START PASSAGE FOR REVIEW

For most dog lovers, it would be extremely difficult, if not impossible, to verify that their dog’s kibble contains the right ratio of Calcium and Phosphorus in connection with ME (metabolizable energy), based on the calorie availability (for example, meat vs. cellulose).

As I mentioned above, cellulose (wood chips), or other forms of fibre and indigestible diet components, are used to bulk up the volume of food, but they are not a bioavailable energy source. You can also see practical evidence of this by comparing the bowel movement size from dogs on kibble vs. that of those on raw food. Kibble fed dogs produce a much larger volume of feces. The difference is striking!

This means that while the Ca/P ratio per 1000 calories of food may look good on paper and in the lab, it can be completely off when it comes to bioavailable calcium and phosphorus.  

What are the implications of all this?

Having the opportunity to see thousands of dogs in practice, most of the growth-related issues I have seen, including hip dysplasia, cartilage growth disorders, fragmentation (osteochondritis dissecans), and growing pains (panosteitis) affect dogs on kibble.

Dogs on such foods appear to grow faster, lankier, and weaker, similarly to over-fertilized plants that grow fast and weak. Kibble is much more energy dense. Dogs can consume more calories before they feel satiated, and the bioavailability of nutrients fluctuates heavily based on the ingredients. In other words, kibble fed dogs are “over-fertilized” too.

Nature has the answer!

Since I began feeding and recommending raw food in the late 90’s, I rarely see dogs being fed a raw or cooked whole-food diet affected by hip dysplasia, panosteitis or cartilage, joint, and abnormal growth disorders.

END PASSAGE FOR REVIEW
START THE DATA

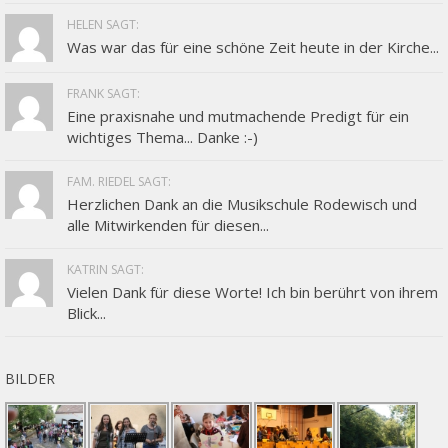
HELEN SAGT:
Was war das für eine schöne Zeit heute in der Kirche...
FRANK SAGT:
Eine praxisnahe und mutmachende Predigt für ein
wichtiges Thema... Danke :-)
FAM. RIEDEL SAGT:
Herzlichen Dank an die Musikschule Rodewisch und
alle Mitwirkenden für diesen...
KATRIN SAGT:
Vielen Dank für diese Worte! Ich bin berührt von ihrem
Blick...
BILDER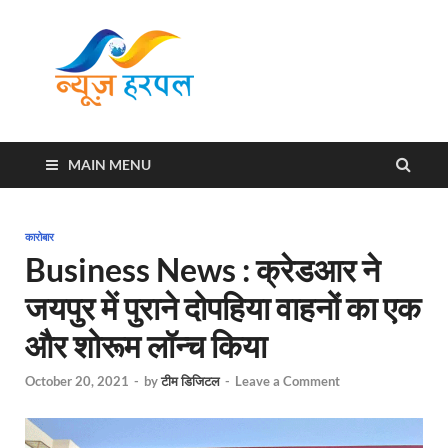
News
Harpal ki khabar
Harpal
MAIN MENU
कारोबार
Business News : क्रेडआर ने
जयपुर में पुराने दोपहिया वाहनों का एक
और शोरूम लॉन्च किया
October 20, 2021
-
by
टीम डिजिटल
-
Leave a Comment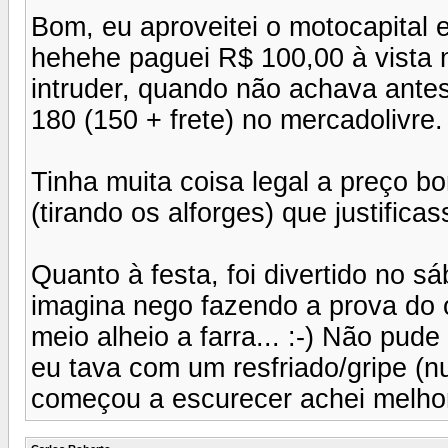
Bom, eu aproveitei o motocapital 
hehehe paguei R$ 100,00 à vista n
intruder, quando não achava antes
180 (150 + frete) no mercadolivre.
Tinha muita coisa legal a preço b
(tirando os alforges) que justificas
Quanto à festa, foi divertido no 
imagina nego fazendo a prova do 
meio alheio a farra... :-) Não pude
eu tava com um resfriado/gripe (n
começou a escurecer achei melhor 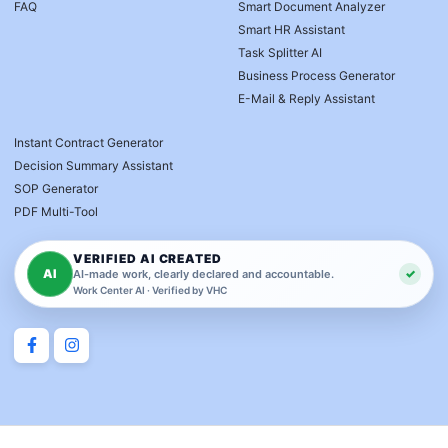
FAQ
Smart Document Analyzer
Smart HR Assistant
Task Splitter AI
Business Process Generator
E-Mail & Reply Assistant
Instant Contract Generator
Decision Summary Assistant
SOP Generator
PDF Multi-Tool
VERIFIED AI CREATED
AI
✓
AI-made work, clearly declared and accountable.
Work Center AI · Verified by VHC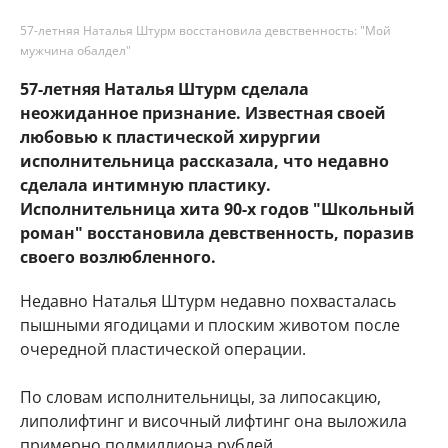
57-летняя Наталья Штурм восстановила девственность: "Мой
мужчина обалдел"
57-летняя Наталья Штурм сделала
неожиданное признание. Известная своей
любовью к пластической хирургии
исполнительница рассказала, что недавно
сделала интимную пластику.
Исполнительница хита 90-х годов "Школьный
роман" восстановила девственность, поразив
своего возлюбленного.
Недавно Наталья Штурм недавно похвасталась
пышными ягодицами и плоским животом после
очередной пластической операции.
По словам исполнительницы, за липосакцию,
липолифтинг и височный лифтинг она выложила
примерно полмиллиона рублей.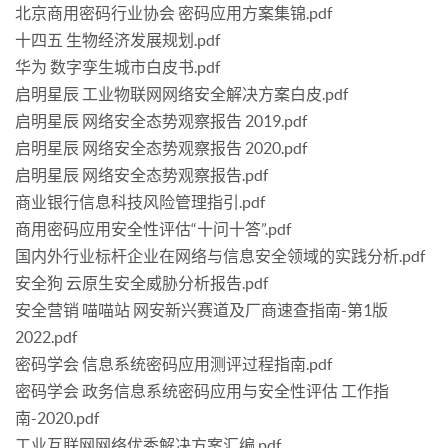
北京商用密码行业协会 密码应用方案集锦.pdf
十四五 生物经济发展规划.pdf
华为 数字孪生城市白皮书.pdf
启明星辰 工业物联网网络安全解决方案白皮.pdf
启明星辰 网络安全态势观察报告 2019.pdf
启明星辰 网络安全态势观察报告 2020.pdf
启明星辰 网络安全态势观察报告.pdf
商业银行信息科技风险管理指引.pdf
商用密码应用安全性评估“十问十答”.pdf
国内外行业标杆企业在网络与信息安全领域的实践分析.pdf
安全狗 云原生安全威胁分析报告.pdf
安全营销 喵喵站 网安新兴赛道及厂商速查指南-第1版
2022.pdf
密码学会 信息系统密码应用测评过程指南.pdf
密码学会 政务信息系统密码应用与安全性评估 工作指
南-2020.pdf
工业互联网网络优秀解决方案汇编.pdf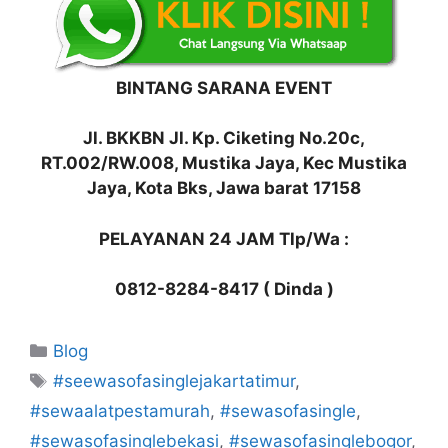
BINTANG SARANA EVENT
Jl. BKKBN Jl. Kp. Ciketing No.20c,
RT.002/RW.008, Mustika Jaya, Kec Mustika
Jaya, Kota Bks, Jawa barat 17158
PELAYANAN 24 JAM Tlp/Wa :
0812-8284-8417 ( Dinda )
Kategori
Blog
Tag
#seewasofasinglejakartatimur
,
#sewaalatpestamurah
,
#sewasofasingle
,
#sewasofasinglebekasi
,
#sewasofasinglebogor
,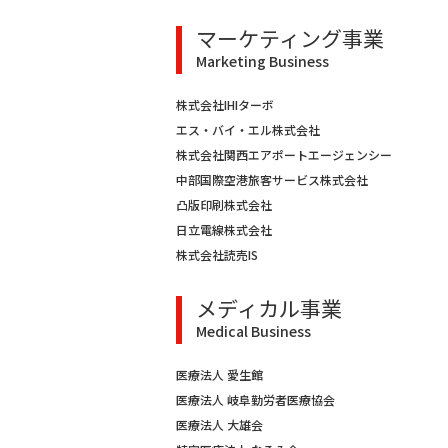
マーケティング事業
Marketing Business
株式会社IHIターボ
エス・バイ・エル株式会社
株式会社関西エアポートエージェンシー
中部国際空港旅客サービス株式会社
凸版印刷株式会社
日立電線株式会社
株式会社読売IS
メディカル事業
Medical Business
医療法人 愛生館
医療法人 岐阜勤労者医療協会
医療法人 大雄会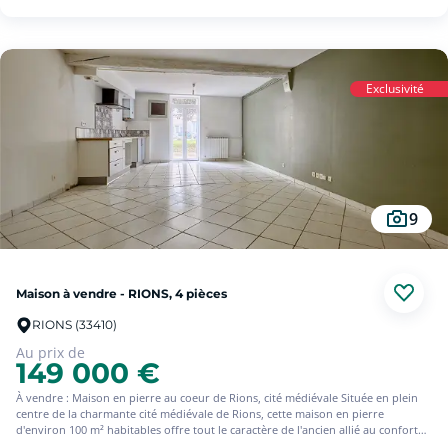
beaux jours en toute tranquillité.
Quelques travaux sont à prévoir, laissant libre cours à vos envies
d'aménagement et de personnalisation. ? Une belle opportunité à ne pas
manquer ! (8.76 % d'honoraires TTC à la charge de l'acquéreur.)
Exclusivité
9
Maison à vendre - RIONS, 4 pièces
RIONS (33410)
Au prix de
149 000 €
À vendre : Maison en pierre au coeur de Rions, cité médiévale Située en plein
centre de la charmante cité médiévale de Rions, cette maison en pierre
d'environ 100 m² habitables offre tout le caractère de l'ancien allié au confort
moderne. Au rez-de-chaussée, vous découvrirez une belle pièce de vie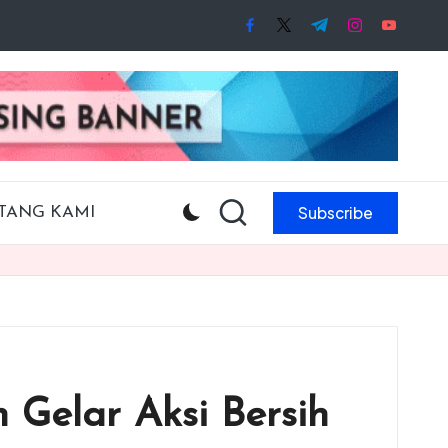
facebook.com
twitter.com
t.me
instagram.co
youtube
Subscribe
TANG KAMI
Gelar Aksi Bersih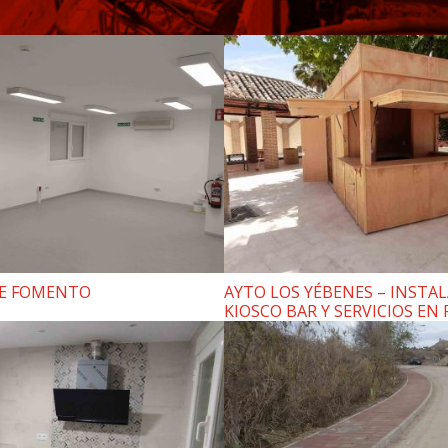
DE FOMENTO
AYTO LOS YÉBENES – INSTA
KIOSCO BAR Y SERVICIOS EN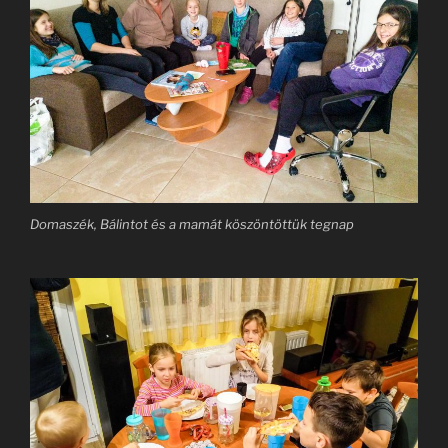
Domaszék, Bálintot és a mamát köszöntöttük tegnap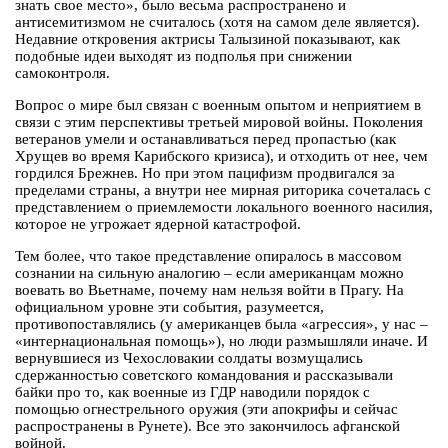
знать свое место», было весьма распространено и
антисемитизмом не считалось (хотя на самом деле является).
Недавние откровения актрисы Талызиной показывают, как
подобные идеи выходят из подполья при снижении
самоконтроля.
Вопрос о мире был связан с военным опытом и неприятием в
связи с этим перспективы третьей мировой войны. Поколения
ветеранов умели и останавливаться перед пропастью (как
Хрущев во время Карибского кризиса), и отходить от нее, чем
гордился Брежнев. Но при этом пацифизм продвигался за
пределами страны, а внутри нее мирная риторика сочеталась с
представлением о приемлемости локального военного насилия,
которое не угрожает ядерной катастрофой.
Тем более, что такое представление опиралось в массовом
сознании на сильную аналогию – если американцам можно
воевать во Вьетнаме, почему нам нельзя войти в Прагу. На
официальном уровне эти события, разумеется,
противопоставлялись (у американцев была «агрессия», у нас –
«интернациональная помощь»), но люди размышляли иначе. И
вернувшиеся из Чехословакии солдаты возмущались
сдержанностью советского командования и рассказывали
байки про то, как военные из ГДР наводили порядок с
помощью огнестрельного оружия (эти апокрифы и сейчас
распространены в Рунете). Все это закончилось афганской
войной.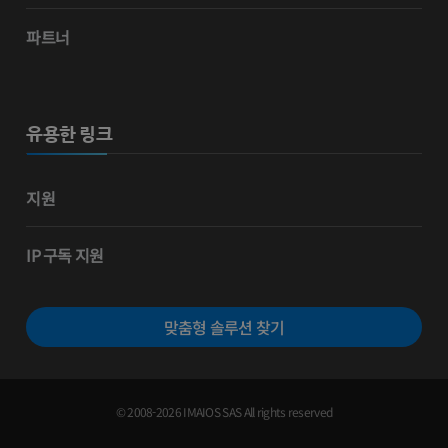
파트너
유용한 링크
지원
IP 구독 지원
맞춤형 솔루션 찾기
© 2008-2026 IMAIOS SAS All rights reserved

END THE DATA

EXERCISE TASKS:
**A)** From the passage on kibble and dog growth, copy the stretch from "Since I began" through "abnormal growth disorders.".
**B)** In the passage on kibble and dog growth, condense the paragraph beginning "Dogs on such foods appear to grow faster" into a short bulleted list that keeps its main facts.

ANSWERS PROVIDED:
**A)**
Since I began feeding and recommending raw food in the late 90’s, I rarely see dogs being fed a raw or cooked whole-food diet affected by hip dysplasia, panosteitis or cartilage, joint, and abnormal growth disorders.

**B)**
- Dogs on kibble appear to grow faster, lankier, and weaker, like over-fertilized plants.
- Kibble is much more energy dense.
- Dogs can eat more calories before they feel satiated.
- Nutrient bioavailability fluctuates heavily with the ingredients.
- Kibble-fed dogs are therefore "over-fertilized" too.